|
Longwood
University |
Policy 6106
ACCESS TO THE NETWORK OPERATIONS
CENTER
I. PURPOSE
The purpose of this policy is to
establish guidelines for access to the network operations center (NOC). This policy covers any activities performed
on Information and Instructional Technology Services (IITS) resources and systems.
II. POLICY
A. Access: Access to the operations center is restricted to employees authorized by the Chief Information Officer or his designee.
B. Utilization: The use of the NOC is considered a privilege granted to the IITS staff. To maintain the privilege, each individual is expected to meet certain responsibilities and limitations.C. Violations: Depending on the seriousness of the violation, the individual may be subject to disciplinary actions as prescribed by the chief security administrator or the University. Any reasonable suspicion of misuse or unauthorized use will be reported to the security administrator.
D. Inventory: All incoming and outgoing equipment or hardware to the NOC will be identified and inventoried.
E. Revisions: Guidelines are subject to change with the approval of department manager and the security administrator.
F. Cell phones are not allowed to be used in the NOC.
III. PROCEDURE
A. Access:
1. To gain access all individuals entering are required to complete the access log documenting name, date, arrival and departure times, and purpose of their visit.
2. NOC staff may grant access to authorized vendors, Longwood University staff, and Longwood University authorized tour groups.3. Visiting individuals must be escorted by an IITS staff member after obtaining permission from an operations' center member. These individuals must be supervised for the duration of the visit. Appropriate logs must be completed.
4. Failure to report access or activity shall result in a security violation.
B. Utilization:
1. Network Servers:
a. Recognizably, there are many authorized IITS members to the NOC. To help monitor activities performed on our resources and systems, an Action Log must be maintained.
b. The Action Log must be completed with server identification, action taken, date, time, and engineer's initials.
c. The Action Log will include activities such as maintenance, upgrades, system errors, shutdowns, and restarts.2. Services Utilized:
a. Telephone/special requests
b. Printing
c. Tape mountsd. Scantron
e. Backups and restores
C. Violations:
1. If an individual knowingly commits a violation, access may be suspended.

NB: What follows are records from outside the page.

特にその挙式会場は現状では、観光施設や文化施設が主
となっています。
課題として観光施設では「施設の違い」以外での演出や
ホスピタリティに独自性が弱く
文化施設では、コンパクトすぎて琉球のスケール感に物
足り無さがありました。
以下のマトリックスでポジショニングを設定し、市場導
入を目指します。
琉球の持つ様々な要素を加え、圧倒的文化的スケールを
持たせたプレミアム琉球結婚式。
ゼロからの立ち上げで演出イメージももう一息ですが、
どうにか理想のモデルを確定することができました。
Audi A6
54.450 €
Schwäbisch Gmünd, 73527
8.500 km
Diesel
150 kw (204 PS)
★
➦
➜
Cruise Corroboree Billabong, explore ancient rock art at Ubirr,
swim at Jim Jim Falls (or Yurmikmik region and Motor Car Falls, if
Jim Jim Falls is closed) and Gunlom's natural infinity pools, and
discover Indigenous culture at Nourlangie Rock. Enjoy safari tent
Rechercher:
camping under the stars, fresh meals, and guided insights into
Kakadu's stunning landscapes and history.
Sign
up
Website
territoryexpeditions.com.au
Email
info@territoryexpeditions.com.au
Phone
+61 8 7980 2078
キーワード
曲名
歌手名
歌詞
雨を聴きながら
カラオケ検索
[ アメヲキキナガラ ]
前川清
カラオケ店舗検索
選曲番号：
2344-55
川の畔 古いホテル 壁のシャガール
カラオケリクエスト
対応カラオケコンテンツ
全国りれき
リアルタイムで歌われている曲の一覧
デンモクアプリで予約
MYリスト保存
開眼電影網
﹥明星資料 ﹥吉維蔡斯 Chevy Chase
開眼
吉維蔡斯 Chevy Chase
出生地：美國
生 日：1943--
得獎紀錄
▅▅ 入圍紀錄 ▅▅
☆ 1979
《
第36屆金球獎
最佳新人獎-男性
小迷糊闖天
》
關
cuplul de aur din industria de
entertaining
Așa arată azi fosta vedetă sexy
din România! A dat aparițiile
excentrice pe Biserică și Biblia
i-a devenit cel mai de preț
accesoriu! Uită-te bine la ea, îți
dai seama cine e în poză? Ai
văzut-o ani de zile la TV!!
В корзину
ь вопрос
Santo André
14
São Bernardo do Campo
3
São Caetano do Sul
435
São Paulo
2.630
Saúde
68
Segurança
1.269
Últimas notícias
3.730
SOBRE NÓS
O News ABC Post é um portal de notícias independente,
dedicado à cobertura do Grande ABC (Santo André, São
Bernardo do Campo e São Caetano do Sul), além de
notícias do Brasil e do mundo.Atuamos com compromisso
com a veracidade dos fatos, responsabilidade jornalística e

2. Any reasonable suspicion of misuse or unauthorized use may result in possible access denial, removal of system access privileges and/or disciplinary action..
D. Inventory:
1. All incoming/outgoing equipment/hardware to the NOC will be identified and inventoried on the operations equipment list.
2. Verification of the Longwood tag number, serial number, model number, date installed or removed, and equipment description will be logged.

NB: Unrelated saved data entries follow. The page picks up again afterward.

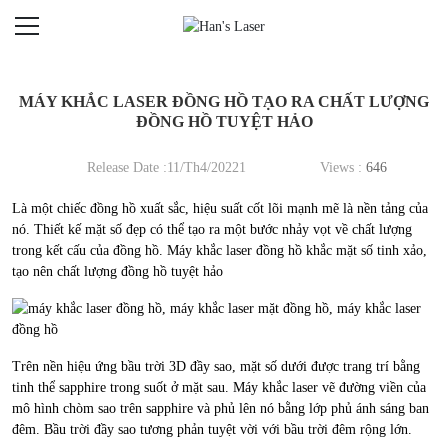
MÁY KHẮC LASER ĐỒNG HỒ TẠO RA CHẤT LƯỢNG
ĐỒNG HỒ TUYỆT HẢO
Release Date :11/Th4/20221
Views :
646
Là một chiếc đồng hồ xuất sắc, hiệu suất cốt lõi mạnh mẽ là nền tảng của
nó. Thiết kế mặt số đẹp có thể tạo ra một bước nhảy vọt về chất lượng
trong kết cấu của đồng hồ. Máy khắc laser đồng hồ khắc mặt số tinh xảo,
tạo nên chất lượng đồng hồ tuyệt hảo
Trên nền hiệu ứng bầu trời 3D đầy sao, mặt số dưới được trang trí bằng
tinh thể sapphire trong suốt ở mặt sau. Máy khắc laser vẽ đường viền của
mô hình chòm sao trên sapphire và phủ lên nó bằng lớp phủ ánh sáng ban
đêm. Bầu trời đầy sao tương phản tuyệt vời với bầu trời đêm rộng lớn.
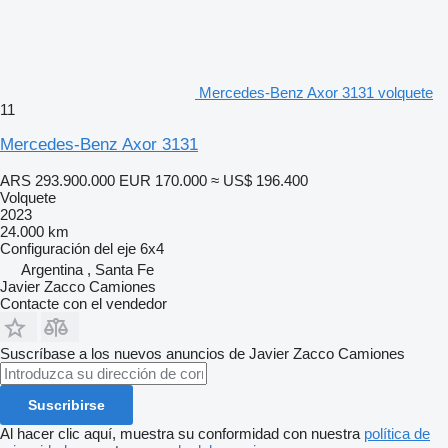
Mercedes-Benz Axor 3131 volquete
11
Mercedes-Benz Axor 3131
ARS 293.900.000
EUR 170.000
≈ US$ 196.400
Volquete
2023
24.000 km
Configuración del eje
6x4
Argentina , Santa Fe
Javier Zacco Camiones
Contacte con el vendedor
Suscríbase a los nuevos anuncios de Javier Zacco Camiones
Suscribirse
Al hacer clic aquí, muestra su conformidad con nuestra
política de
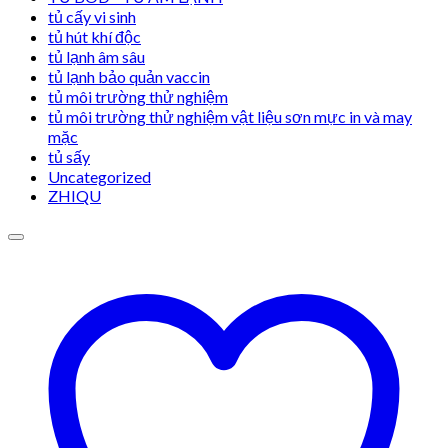
tủ cấy vi sinh
tủ hút khí độc
tủ lạnh âm sâu
tủ lạnh bảo quản vaccin
tủ môi trường thử nghiệm
tủ môi trường thử nghiệm vật liệu sơn mực in và may
mặc
tủ sấy
Uncategorized
ZHIQU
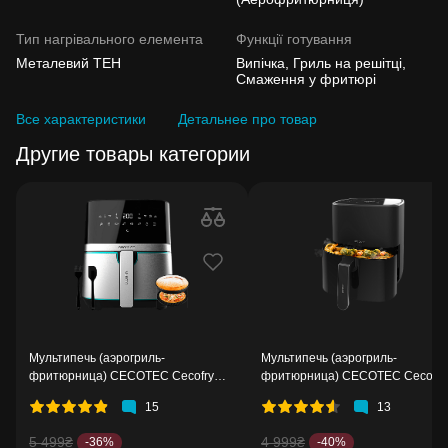
Тип нагрівального елемента
Функції готування
Металевий ТЕН
Випічка, Гриль на решітці,
Смаження у фритюрі
Все характеристики
Детальнее про товар
Другие товары категории
Мультипечь (аэрогриль-
Мультипечь (аэрогриль-
фритюрница) CECOTEC Cecofry
фритюрница) CECOTEC Cecofry
Full Inox 5500 Pro Acc Kit
Fantastik 5500
15
13
5 499₴
4 999₴
-36%
-40%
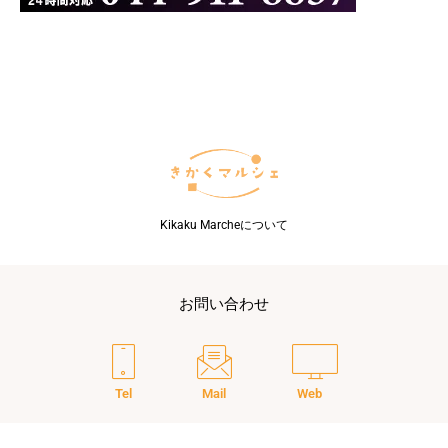
Kikaku Marcheについて
お問い合わせ
Tel
Mail
Web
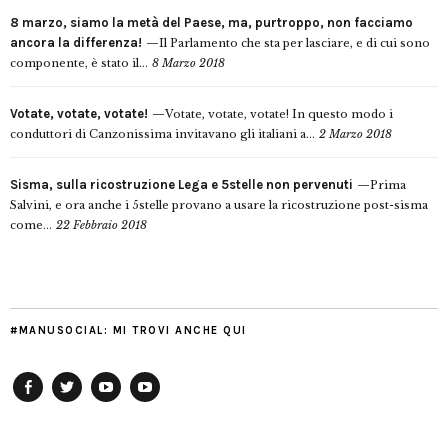
8 marzo, siamo la metà del Paese, ma, purtroppo, non facciamo
ancora la differenza!
Il Parlamento che sta per lasciare, e di cui sono
componente, è stato il...
8 Marzo 2018
Votate, votate, votate!
Votate, votate, votate! In questo modo i
conduttori di Canzonissima invitavano gli italiani a...
2 Marzo 2018
Sisma, sulla ricostruzione Lega e 5stelle non pervenuti
Prima
Salvini, e ora anche i 5stelle provano a usare la ricostruzione post-sisma
come...
22 Febbraio 2018
#MANUSOCIAL: MI TROVI ANCHE QUI
Facebook
Twitter
YouTube
YouTube
Manu
PD
Modena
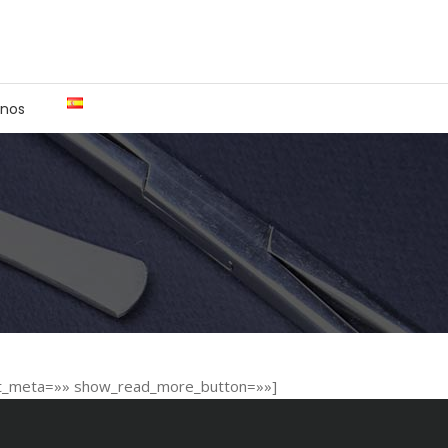
nos
ost_meta=»» show_read_more_button=»»]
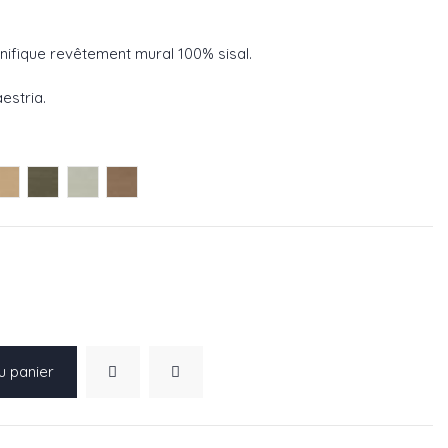
nifique revêtement mural 100% sisal.
estria.
069 05
RM 1069 11
dron ref RM 1069 15
Fauve ref RM 1069 52
Vert ref RM 1069 60
Menthe ref RM 1069 86
Cannelle ref RM 1069 55
u panier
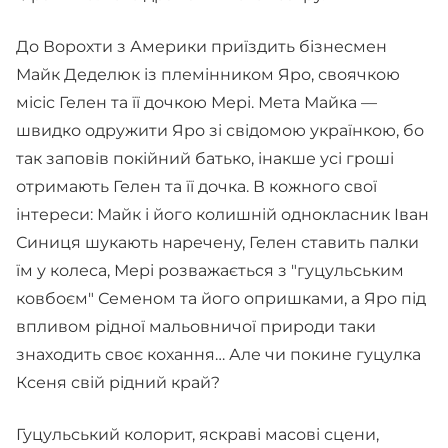
До Ворохти з Америки приїздить бізнесмен
Майк Деделюк із племінником Яро, своячкою
місіс Гелен та її дочкою Мері. Мета Майка —
швидко одружити Яро зі свідомою українкою, бо
так заповів покійний батько, інакше усі гроші
отримають Гелен та її дочка. В кожного свої
інтереси: Майк і його колишній однокласник Іван
Синиця шукають наречену, Гелен ставить палки
їм у колеса, Мері розважається з "гуцульським
ковбоєм" Семеном та його опришками, а Яро під
впливом рідної мальовничої природи таки
знаходить своє кохання… Але чи покине гуцулка
Ксеня свій рідний край?
Гуцульський колорит, яскраві масові сцени,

3. The responsible IITS staff will furnish pertinent information to the supervisor of the NOC or inventory clerk for IITS for log input.E. Revisions:
1. Additional material will be added as new procedures and policies are formulated.
2. Policies, procedures, and information guidelines will be reviewed for revision on an annual basis or as needed.
3. Failure by an employee to comply with these policies and procedures may result in a security violation and/or the individual may be subject to disciplinary actions.
Approved by the Board of Visitors, September 7, 2002.